* _REQUIRED ACTION_
Scan each line of the records for the word "DOLLAR" and extract the ones that have it.

* _TASK MATERIAL_
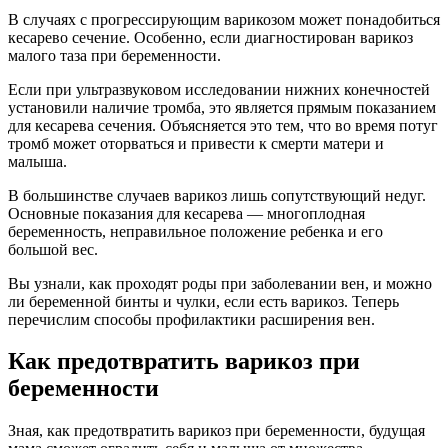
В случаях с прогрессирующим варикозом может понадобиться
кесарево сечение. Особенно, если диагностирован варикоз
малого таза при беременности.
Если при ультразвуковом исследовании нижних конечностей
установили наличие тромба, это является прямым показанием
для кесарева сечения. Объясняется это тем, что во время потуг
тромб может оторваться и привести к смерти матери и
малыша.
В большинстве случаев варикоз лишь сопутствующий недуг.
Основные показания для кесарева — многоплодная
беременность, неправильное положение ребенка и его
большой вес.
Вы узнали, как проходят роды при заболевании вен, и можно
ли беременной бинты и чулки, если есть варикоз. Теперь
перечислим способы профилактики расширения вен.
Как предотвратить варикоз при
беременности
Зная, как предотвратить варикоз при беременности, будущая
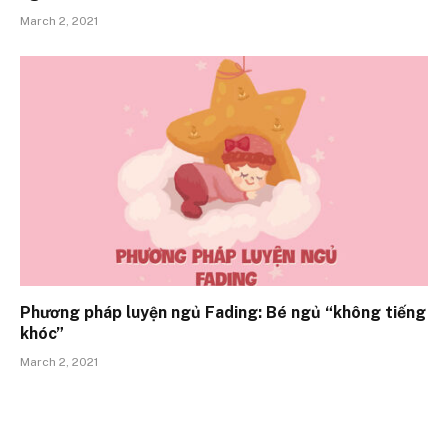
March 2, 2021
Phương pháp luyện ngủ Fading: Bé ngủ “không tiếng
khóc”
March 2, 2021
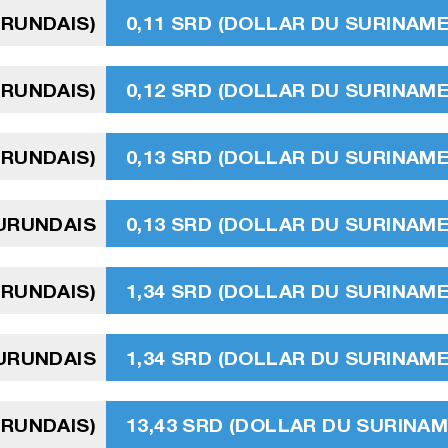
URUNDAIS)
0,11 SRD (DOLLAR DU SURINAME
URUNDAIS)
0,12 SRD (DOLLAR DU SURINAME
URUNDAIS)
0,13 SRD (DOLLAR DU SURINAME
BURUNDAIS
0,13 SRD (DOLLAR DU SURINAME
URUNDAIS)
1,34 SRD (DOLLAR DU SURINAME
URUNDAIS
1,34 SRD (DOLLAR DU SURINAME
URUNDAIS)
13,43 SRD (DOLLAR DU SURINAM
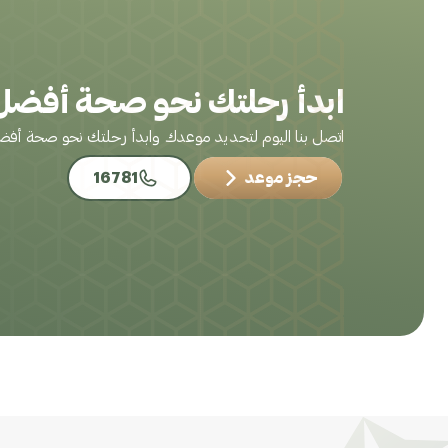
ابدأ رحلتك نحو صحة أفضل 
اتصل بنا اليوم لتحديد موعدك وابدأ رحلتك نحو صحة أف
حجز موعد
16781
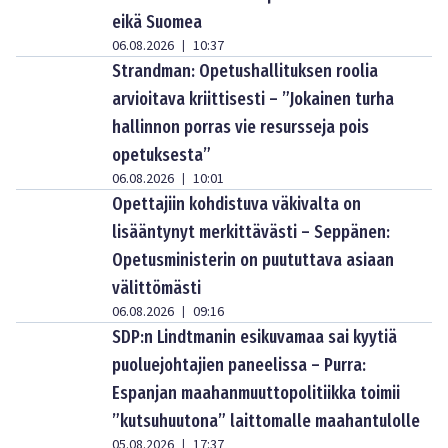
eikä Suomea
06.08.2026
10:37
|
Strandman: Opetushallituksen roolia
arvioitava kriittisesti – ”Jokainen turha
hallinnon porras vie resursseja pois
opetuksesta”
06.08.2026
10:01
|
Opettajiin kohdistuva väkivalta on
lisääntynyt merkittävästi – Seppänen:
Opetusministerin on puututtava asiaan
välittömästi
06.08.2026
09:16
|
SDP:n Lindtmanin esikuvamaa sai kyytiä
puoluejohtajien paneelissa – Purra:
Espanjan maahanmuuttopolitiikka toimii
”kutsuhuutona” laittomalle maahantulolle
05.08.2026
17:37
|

* _EXERCISE OUTPUT_
0,11 SRD (DOLLAR DU SURINAME
0,12 SRD (DOLLAR DU SURINAME
0,13 SRD (DOLLAR DU SURINAME
0,13 SRD (DOLLAR DU SURINAME
1,34 SRD (DOLLAR DU SURINAME
1,34 SRD (DOLLAR DU SURINAME
13,43 SRD (DOLLAR DU SURINAM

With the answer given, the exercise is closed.